_EXERCISE MATERIALS_
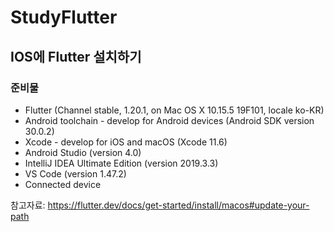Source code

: # StudyFlutter


## IOS에 Flutter 설치하기

### 준비물


* Flutter (Channel stable, 1.20.1, on Mac OS X 10.15.5 19F101, locale ko-KR)
* Android toolchain - develop for Android devices (Android SDK version 30.0.2)
* Xcode - develop for iOS and macOS (Xcode 11.6)
* Android Studio (version 4.0)
* IntelliJ IDEA Ultimate Edition (version 2019.3.3)
* VS Code (version 1.47.2)
* Connected device



참고자료: https://flutter.dev/docs/get-started/install/macos#update-your-path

_TASK DETAILS_
Output every line of the records above without alteration, leaving out the pictures.

_RESULT OF THIS TASK_
Source code

: # StudyFlutter


## IOS에 Flutter 설치하기

### 준비물


* Flutter (Channel stable, 1.20.1, on Mac OS X 10.15.5 19F101, locale ko-KR)
* Android toolchain - develop for Android devices (Android SDK version 30.0.2)
* Xcode - develop for iOS and macOS (Xcode 11.6)
* Android Studio (version 4.0)
* IntelliJ IDEA Ultimate Edition (version 2019.3.3)
* VS Code (version 1.47.2)
* Connected device



참고자료: https://flutter.dev/docs/get-started/install/macos#update-your-path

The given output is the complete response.